Work item: Only those lines running from the line that contains "(385, 247) none -> [577,140,617,157] (AWS)" through the end of the material are to be written out, each exactly as shown.

Data records:
━━━━━━━━━━━━━━━━━━━━━━━━━━━━━━

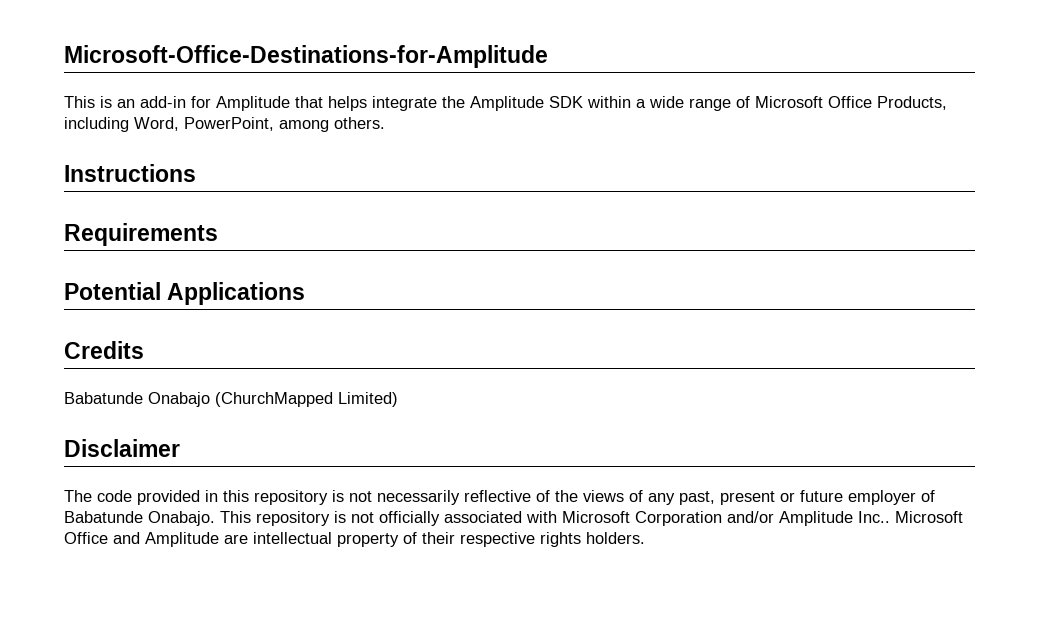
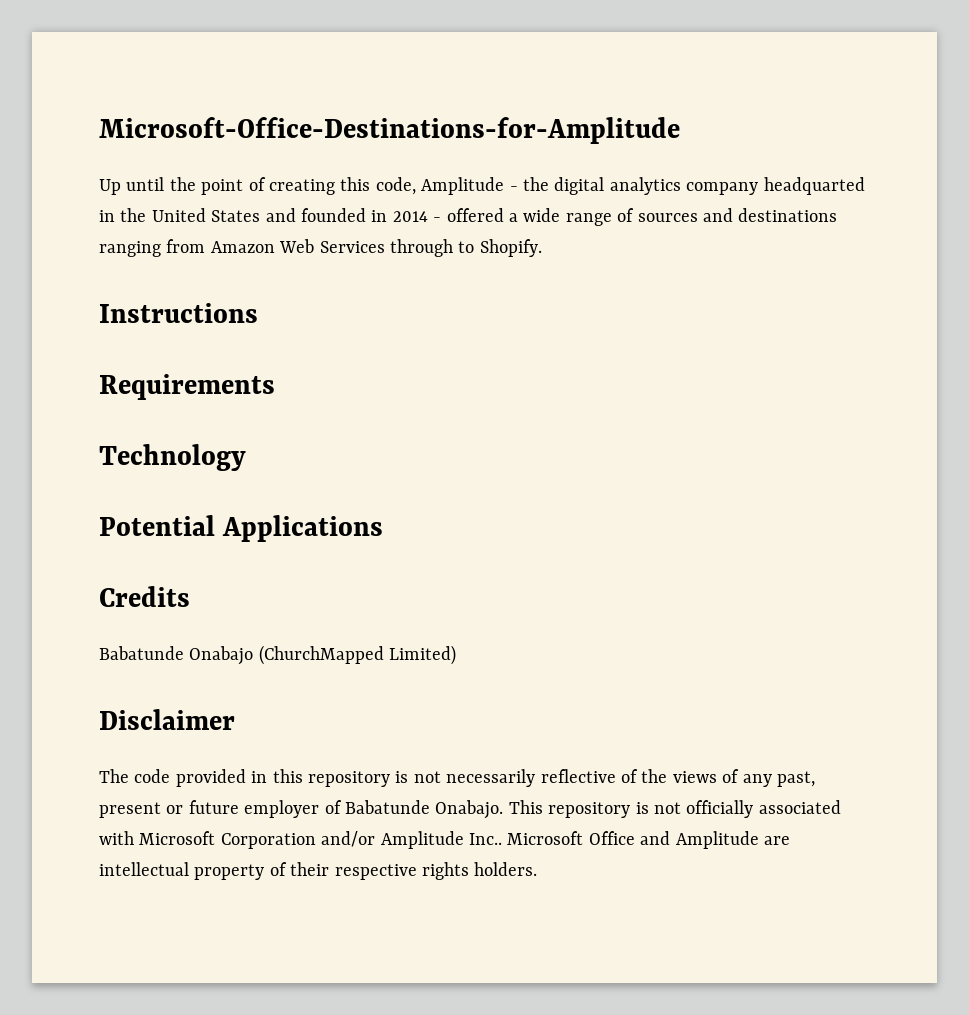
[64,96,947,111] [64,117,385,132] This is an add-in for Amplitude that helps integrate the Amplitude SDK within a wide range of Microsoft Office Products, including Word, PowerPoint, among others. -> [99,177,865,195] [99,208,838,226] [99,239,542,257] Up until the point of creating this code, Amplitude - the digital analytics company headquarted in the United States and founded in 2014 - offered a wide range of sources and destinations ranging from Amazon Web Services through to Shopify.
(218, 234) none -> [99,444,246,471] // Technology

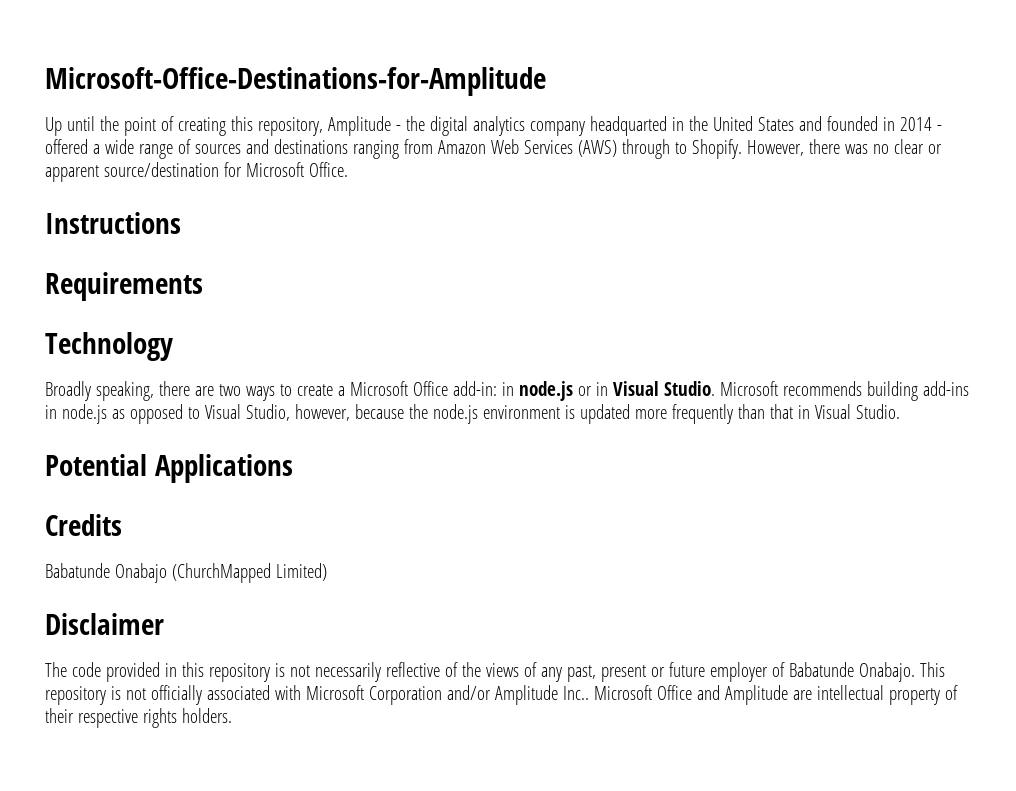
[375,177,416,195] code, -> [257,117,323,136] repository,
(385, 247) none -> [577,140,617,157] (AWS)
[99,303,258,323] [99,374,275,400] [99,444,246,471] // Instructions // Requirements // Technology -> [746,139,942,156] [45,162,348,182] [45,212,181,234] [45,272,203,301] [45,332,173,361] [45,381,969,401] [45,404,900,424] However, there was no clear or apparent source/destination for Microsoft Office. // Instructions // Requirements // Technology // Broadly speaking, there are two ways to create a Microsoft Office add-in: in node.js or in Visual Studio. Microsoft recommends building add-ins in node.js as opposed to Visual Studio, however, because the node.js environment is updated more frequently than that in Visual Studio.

━━━━━━━━━━━━━━━━━━━━━━━━━━━━━━

Answer space:
(385, 247) none -> [577,140,617,157] (AWS)
[99,303,258,323] [99,374,275,400] [99,444,246,471] // Instructions // Requirements // Technology -> [746,139,942,156] [45,162,348,182] [45,212,181,234] [45,272,203,301] [45,332,173,361] [45,381,969,401] [45,404,900,424] However, there was no clear or apparent source/destination for Microsoft Office. // Instructions // Requirements // Technology // Broadly speaking, there are two ways to create a Microsoft Office add-in: in node.js or in Visual Studio. Microsoft recommends building add-ins in node.js as opposed to Visual Studio, however, because the node.js environment is updated more frequently than that in Visual Studio.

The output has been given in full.